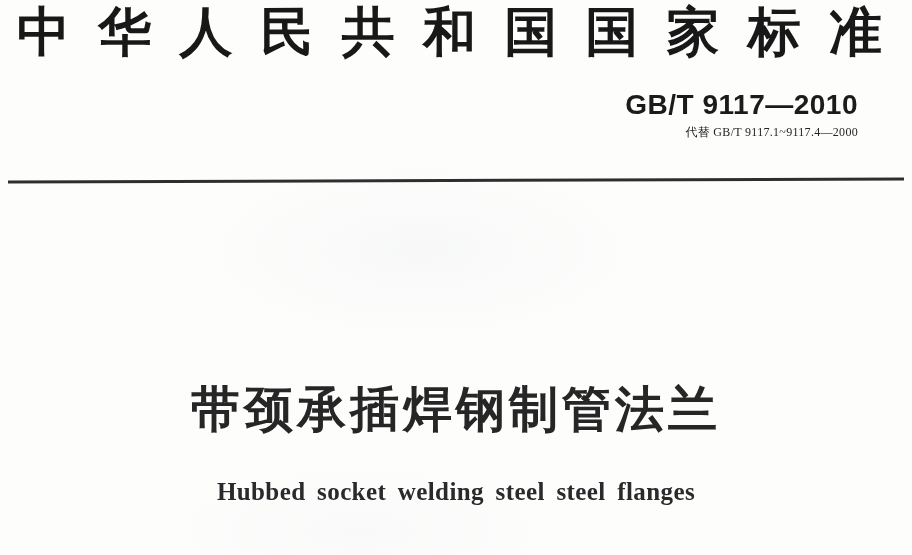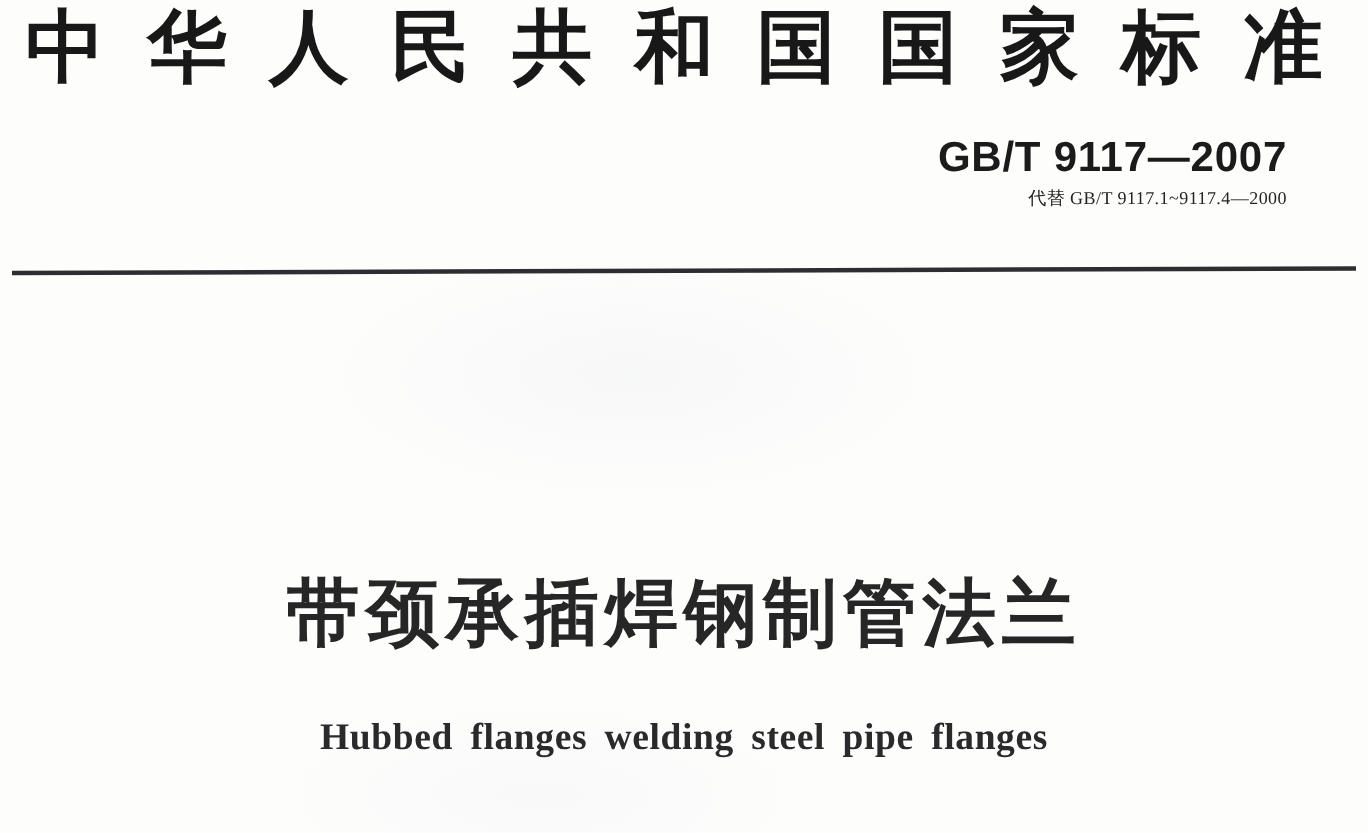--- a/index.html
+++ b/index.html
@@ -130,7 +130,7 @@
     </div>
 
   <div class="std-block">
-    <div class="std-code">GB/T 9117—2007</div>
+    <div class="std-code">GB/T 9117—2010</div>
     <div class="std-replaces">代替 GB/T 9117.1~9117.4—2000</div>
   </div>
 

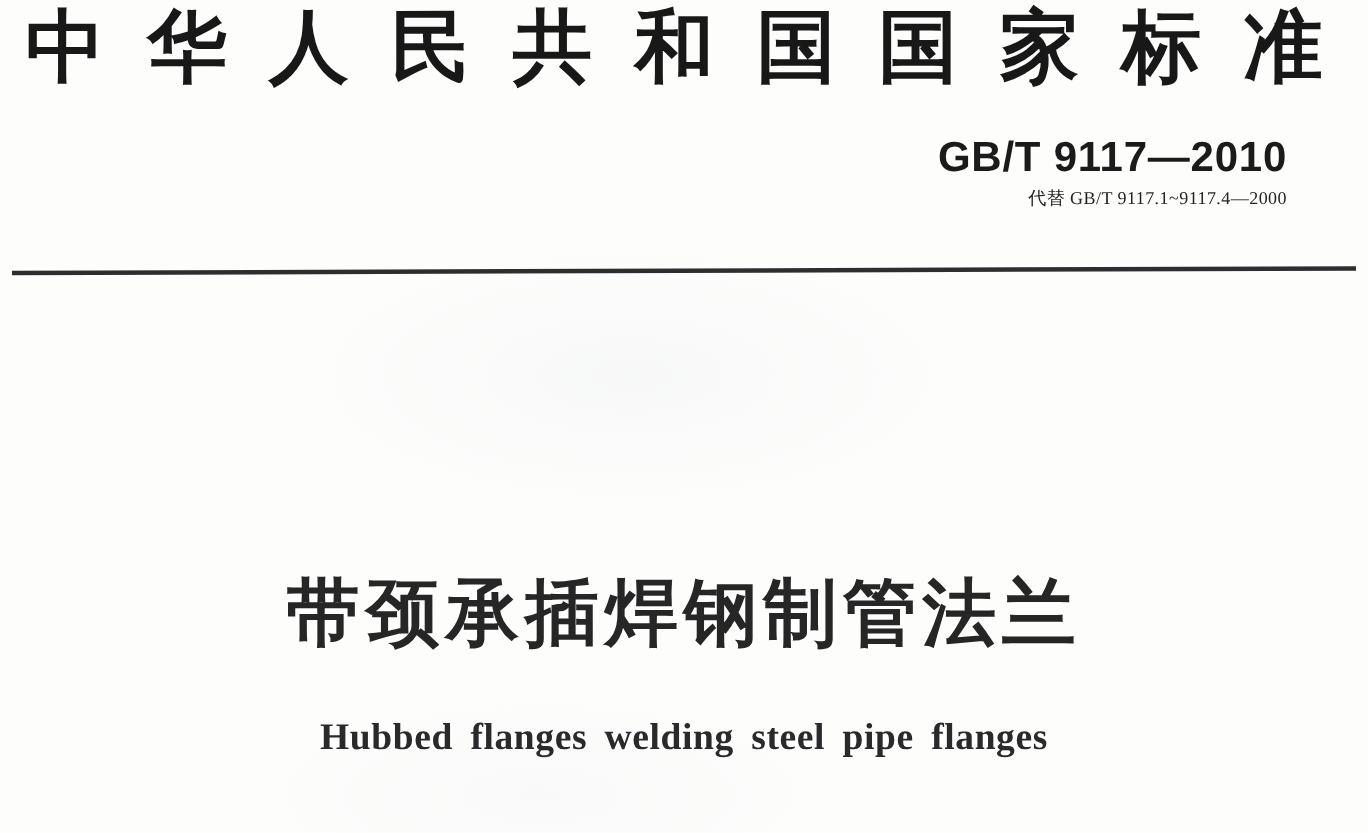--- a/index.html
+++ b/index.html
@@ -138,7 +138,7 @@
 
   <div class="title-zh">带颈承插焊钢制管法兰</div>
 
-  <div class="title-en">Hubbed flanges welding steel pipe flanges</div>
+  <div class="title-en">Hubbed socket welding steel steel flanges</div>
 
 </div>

________________________

For the listing above, state how many lines hold the string "title", giving the number alone.

3